In order to understand the major impact that Women’s Democracy Network member Kansiime is having with girls in Uganda, we must first realize what young girls have to overcome in that country.

To put it in simple terms, in Uganda men expect women to be docile and subservient.  Young girls are asked to sit on the floor instead of the family dinner table while eating dinner. From nearly birth, they are told they are not good enough and that men make the rules and they are there to just live by them.

We tend to see Ugandan girls not breaking the chain of submissive behavior– girls know no other way of life, this what their mothers teach them.  Children learn from watching women in their life be completely subservient to the men, soon girls feel as if they have no worth.

Kansiime knew this had to change, she wanted young girls in Uganda to see the world differently, she wanted them to know that they were born to be more than just a commodity. Kansiime Honest Fortunate is the founder of Girls to Lead Africa, a project that nurtures, grooms, and develops young girls in schools in the Kanungu District of Uganda.

Kansiime’s program empowers young women by challenging them to think differently about their gender, their identity, and their roles in their communities.  Kansiime starts every training with girls answering one question. “What makes you special?” A simple question, with a huge impact. Ugandan girls have never thought they were special; they have never thought through the process of how they can be different.

The idea that these girls are special helps deconstruct negative images of women in society.  And once they figure out that they are more than “just a girl” they start to learn how to help other girls around them. Perhaps the most important thing Girls to Lead Africa teaches young women is lobbying skills that they can use to improve the lives of other female students in schools throughout Uganda.

I was lucky enough to get to sit down and Skype with Kansiime this past weekend. When she answered the call she was beaming, she possessed a light that could be seen though the computer screen.  Once all the chit-chat was done I sat asked Kansiime about her program. Never once, talking about herself, she reverted every question into a success story. Stories of girls leading; young girls becoming the head of the student council, girls lobbying for new rules at their school and girls standing up and sitting at the dinner table with their brothers.

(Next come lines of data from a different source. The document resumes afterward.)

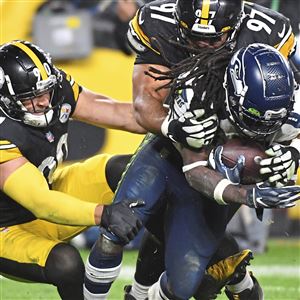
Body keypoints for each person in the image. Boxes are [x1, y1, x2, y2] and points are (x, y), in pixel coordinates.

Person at [84, 0, 300, 298]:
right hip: (177, 155)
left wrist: (292, 153)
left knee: (186, 287)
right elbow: (194, 165)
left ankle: (225, 274)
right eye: (195, 37)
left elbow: (288, 130)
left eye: (213, 38)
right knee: (116, 230)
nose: (203, 45)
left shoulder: (283, 86)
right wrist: (245, 194)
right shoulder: (198, 88)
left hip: (221, 171)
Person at [0, 40, 147, 300]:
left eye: (46, 91)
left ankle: (151, 281)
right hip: (8, 227)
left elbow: (117, 112)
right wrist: (104, 214)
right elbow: (40, 203)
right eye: (31, 97)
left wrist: (171, 121)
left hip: (49, 189)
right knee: (66, 263)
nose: (44, 101)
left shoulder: (56, 90)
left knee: (128, 170)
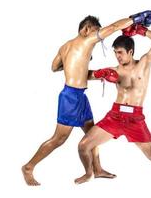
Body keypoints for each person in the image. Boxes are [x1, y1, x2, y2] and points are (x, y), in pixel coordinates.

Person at [21, 13, 141, 186]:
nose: (97, 39)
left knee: (92, 133)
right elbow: (114, 27)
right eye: (95, 32)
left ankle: (97, 169)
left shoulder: (65, 47)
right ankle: (28, 167)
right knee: (58, 139)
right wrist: (135, 19)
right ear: (86, 29)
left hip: (80, 96)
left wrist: (87, 71)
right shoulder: (86, 40)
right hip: (70, 97)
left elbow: (54, 67)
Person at [75, 24, 151, 185]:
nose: (117, 56)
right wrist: (98, 73)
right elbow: (86, 75)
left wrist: (142, 31)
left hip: (135, 119)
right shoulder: (114, 70)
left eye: (120, 52)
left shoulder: (144, 63)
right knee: (83, 145)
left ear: (130, 52)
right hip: (115, 117)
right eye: (115, 52)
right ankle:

Each girl who is in the Girls to Lead program has to come up with an idea on how to make a small change in their community. When I spoke to Kansiime she proudly spoke about one of her girls who came up with the idea that her school needed a student disciplinary committee. Many times in the Kanungu school district of Uganda, girls will get in trouble at school and have to appear in front of a male teacher.  Due to Ugandan culture, the male teacher will be unnecessary harsh on young women since they are seen as inferior. In order to stop this from happening the student disciplinary committee, that is comprised of both girls and boys, goes and lobbies for the female student in front of the male teacher. This takes the power away from the male teacher and makes it an equal playing field for both parties.

A small idea making a massive impact.

I spoke with Kansiime for an hour, listening about how her girls are helping adjust an entire culture in Kanugu.  Young girls who have taken it upon themselves to see the world differently.

I expressed to Kansiime that is was remarkable that she was teaching these young girls to change the world. She quickly interrupted me and said “No, they have already changed the world.”